Repeat exactly the lines from the first line of the records through the line containing "right knee: (973, 527, 5)", and nothing more.

— Supplied data —
------

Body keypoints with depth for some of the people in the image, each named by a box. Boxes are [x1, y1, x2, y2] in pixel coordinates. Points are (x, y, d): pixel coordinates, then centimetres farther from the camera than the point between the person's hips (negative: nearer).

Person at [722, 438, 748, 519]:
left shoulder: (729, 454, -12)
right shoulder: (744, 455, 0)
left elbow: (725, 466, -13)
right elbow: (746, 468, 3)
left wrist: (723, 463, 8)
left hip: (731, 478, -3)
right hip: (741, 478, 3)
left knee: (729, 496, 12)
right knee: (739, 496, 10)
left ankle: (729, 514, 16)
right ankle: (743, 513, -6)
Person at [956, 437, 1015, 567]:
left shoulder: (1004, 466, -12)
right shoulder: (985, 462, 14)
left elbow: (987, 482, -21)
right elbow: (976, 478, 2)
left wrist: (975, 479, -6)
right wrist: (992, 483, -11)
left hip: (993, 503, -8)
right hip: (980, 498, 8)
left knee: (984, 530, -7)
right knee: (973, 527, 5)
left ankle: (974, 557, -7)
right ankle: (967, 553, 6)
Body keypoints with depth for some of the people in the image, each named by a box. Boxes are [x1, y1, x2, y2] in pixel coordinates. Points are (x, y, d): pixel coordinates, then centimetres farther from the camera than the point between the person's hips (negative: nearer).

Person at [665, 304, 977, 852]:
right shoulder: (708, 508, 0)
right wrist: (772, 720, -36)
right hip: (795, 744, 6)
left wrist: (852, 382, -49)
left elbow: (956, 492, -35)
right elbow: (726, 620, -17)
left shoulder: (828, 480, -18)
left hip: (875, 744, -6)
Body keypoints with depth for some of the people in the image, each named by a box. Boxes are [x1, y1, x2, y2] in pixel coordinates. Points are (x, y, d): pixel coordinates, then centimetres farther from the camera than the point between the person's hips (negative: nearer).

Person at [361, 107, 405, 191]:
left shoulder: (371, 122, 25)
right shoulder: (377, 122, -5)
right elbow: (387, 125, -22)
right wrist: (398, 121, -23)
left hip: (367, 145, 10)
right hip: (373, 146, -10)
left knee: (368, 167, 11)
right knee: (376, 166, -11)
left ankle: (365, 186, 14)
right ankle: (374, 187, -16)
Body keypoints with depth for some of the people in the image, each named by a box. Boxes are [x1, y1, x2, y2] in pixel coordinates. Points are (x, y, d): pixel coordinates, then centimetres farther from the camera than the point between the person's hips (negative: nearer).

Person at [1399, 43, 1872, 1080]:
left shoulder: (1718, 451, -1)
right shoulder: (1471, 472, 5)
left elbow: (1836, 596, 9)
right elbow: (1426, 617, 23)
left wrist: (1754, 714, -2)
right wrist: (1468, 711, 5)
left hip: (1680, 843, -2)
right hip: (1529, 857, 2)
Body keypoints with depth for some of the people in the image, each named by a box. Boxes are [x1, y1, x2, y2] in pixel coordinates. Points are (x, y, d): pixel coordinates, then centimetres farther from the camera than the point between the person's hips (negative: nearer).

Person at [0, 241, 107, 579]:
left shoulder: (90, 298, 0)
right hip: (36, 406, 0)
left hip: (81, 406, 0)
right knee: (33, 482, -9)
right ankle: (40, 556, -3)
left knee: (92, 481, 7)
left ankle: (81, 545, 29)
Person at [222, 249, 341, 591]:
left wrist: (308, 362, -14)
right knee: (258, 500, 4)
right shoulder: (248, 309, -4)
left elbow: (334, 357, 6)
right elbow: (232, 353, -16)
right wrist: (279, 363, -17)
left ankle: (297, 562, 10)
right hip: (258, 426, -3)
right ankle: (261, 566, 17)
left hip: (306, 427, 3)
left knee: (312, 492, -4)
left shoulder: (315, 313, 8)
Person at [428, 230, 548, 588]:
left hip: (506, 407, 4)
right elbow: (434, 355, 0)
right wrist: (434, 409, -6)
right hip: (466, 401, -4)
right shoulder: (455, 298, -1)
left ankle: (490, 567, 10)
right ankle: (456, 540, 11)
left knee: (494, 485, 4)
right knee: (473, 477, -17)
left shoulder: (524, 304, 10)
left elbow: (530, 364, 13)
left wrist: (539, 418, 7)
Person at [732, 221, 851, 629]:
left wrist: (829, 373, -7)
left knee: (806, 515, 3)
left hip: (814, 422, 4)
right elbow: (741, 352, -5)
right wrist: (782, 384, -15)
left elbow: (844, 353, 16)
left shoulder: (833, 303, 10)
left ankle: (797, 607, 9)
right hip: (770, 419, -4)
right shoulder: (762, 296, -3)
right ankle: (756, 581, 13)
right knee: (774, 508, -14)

------

— Response —
Body keypoints with depth for some of the people in the image, each named by a box. Boxes are [x1, y1, x2, y2] in pixel coordinates. Points are (x, y, d): pixel coordinates, then centimetres farther from the camera than the point between the person's hips (negative: nearer).

Person at [722, 438, 748, 519]:
left shoulder: (729, 454, -12)
right shoulder: (744, 455, 0)
left elbow: (725, 466, -13)
right elbow: (746, 468, 3)
left wrist: (723, 463, 8)
left hip: (731, 478, -3)
right hip: (741, 478, 3)
left knee: (729, 496, 12)
right knee: (739, 496, 10)
left ankle: (729, 514, 16)
right ankle: (743, 513, -6)
Person at [956, 437, 1015, 567]:
left shoulder: (1004, 466, -12)
right shoulder: (985, 462, 14)
left elbow: (987, 482, -21)
right elbow: (976, 478, 2)
left wrist: (975, 479, -6)
right wrist: (992, 483, -11)
left hip: (993, 503, -8)
right hip: (980, 498, 8)
left knee: (984, 530, -7)
right knee: (973, 527, 5)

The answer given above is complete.